| Source text |
The Cunningham C-5R was a sports car developed in 1953 for the Briggs Cunningham racing team.

==Design==
The C-5R was the successor to the C-4R and was built for use in the 1953 24 Hours of Le Mans. The open sports car had a 331 cuin Chrysler V8 engine, that developed 310 hp at 5200 rpm. The C-5R had a live axle at the front, which was carried over from the Kurtis Kraft - Indianapolis - Monoposto racing cars at the suggestion of Briggs Cunningham. There was torsion bar suspension front and rear. The vehicle had a tubular spaceframe chassis and an aluminum body.

==Racing history==
As planned, the C-5R made its racing debut at the 1953 24 Hours of Le Mans. Cunningham had been coming to the Sarthe with his racing cars regularly since 1950 for long-distance races and had already been able to gain some experience. The team presented long-time works driver Phil Walters and John Fitch, another American, as drivers. Speed measurements were carried out at Le Mans for the first time and the C-5R was the fastest sports car on the Les Hunaudieres straight with a top speed of 249 km/h. The vehicle was also significantly faster than the two factory C-4R. In the race, only the factory C-Type Jaguar prevented a Cunningham triumph. Behind Tony Rolt and Duncan Hamilton, as well as Stirling Moss, Peter Walters and Fitch finished third overall. After the race, Briggs Cunningham complained about the lack of disc brakes on his race car. From his point of view, this was the reason for the defeat, since the C-Type already had this new braking system. The drum brakes of the C-5R kept getting too hot, a circumstance that forced the drivers to slow down as much as possible.

In its next race, at the 1953 12 Hours of Reims, the car was badly damaged after an accident, with John Fitch driving. The accident car was brought back to the US and rebuilt there. The effort to install disc brakes failed. Cunningham therefore concentrated on building the C-6R and in the meantime used racing cars from OSCA and Ferrari. The C-5R was still used in a few US sports car races and was sold to racing driver Charles Moran at the end of the year.

| Goal of the exercise |
Render this sentence from the passage on the Cunningham C-5R in French: "The vehicle had a tubular spaceframe chassis and an aluminum body."

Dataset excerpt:

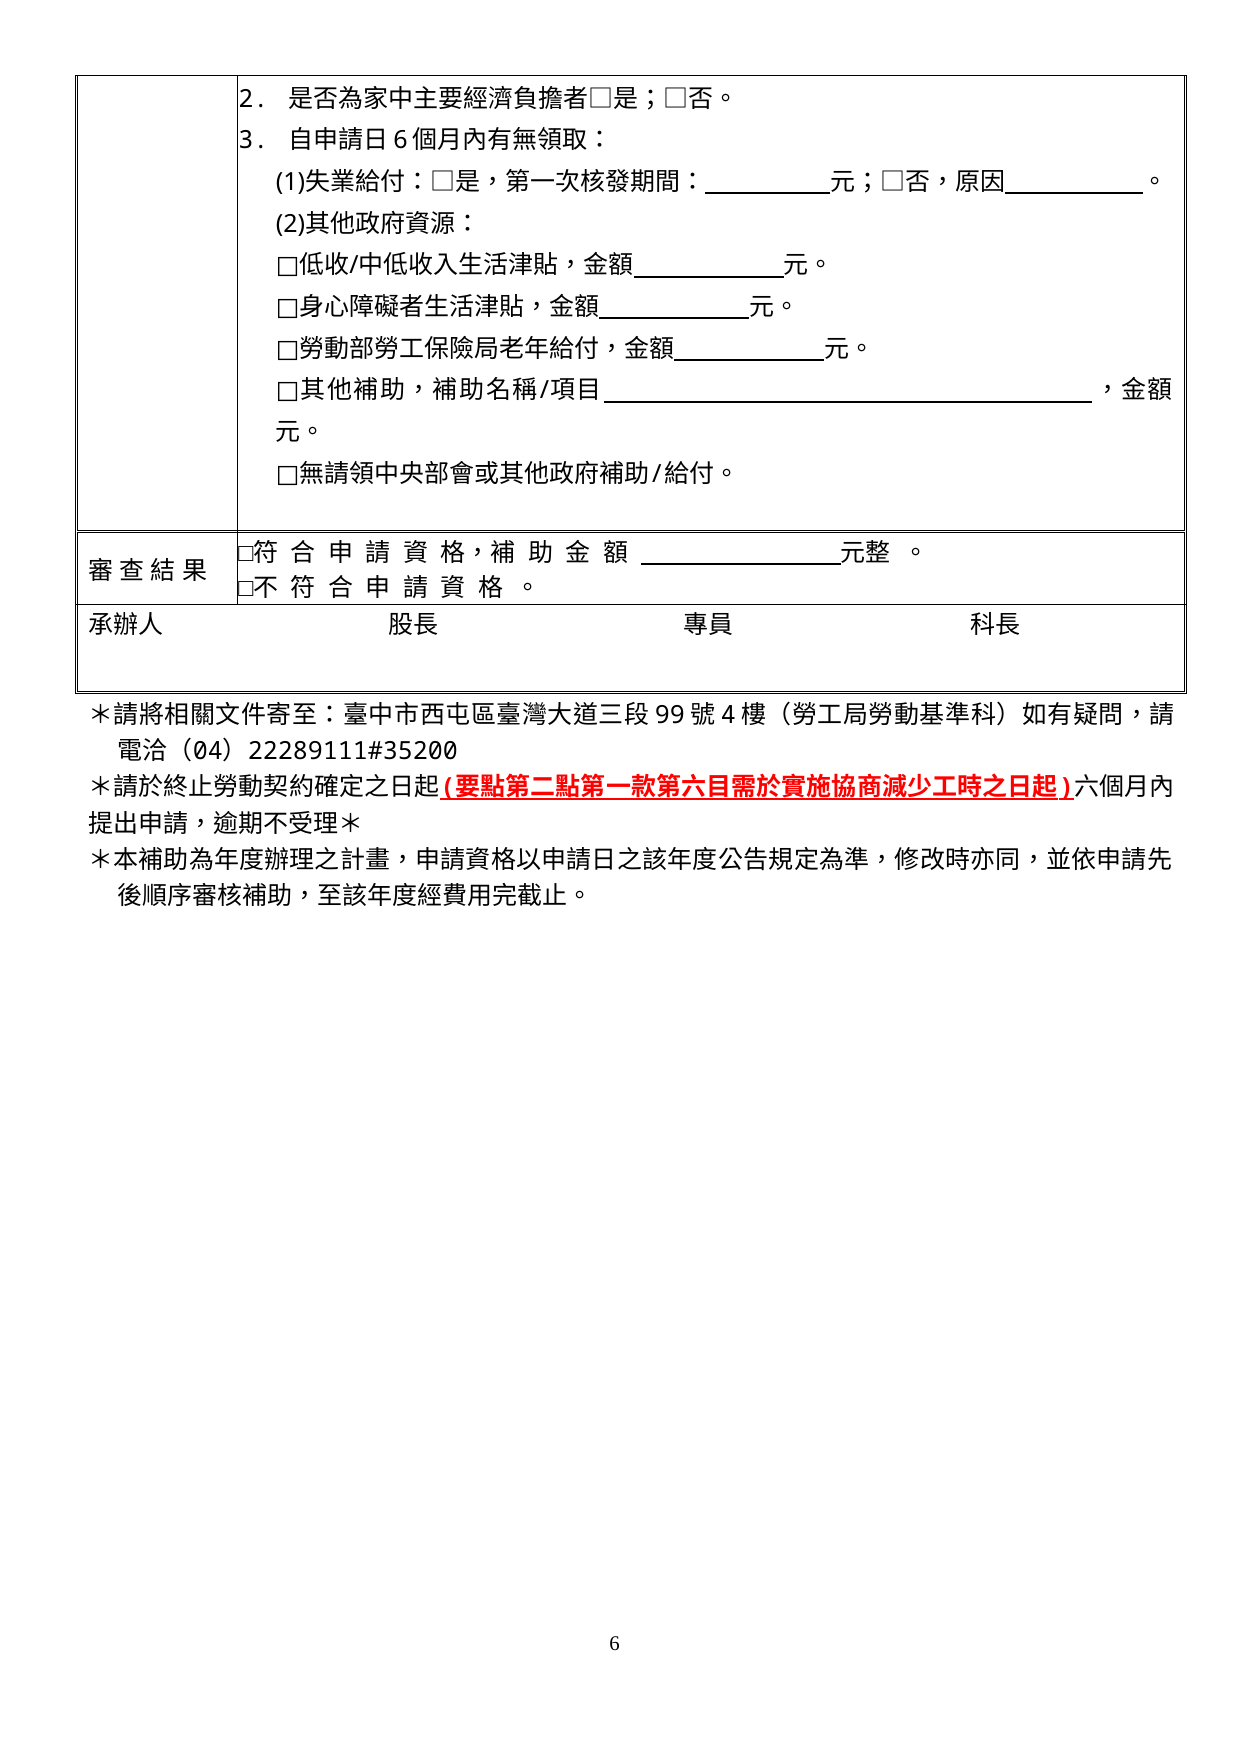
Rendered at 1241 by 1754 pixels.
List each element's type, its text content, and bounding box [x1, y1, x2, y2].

table_cell ＊請將相關文件寄至：臺中市西屯區臺灣大道三段99號4樓（勞工局勞動基準科）如有疑問，請電洽（04）22289111#35200 ＊請於終止勞動契約確定之日起(要點第二點第一款第六目需於實施協商減少工時之日起)六個月內提出申請，逾期不受理＊ ＊本補助為年度辦理之計畫，申請資格以申請日之該年度公告規定為準，修改時亦同，並依申請先後順序審核補助，至該年度經費用完截止。 [77, 694, 1186, 912]
table_cell [78, 76, 237, 530]
table_cell □符 合 申 請 資 格，補 助 金 額 元整 。 □不 符 合 申 請 資 格 。 [238, 533, 1184, 604]
table_cell 是否領取資遣費 □是，金額 元；□否。 是否為家中主要經濟負擔者□是；□否。 自申請日6個月內有無領取： (1)失業給付：□是，第一次核發期間： 元；□否，原因 。 (2)其他政府資源： □低收/中低收入生活津貼，金額 元。 □身心障礙者生活津貼，金額 元。 □勞動部勞工保險局老年給付，金額 元。 □其他補助，補助名稱/項目 ，金額 元。 □無請領中央部會或其他政府補助/給付。 [238, 76, 1184, 530]
table_cell 承辦人 股長 專員 科長 [78, 605, 1184, 691]
table_cell 審查結果 [78, 533, 237, 604]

| Result of the task |
Le véhicule possédait un châssis tubulaire en treillis et une carrosserie en aluminium.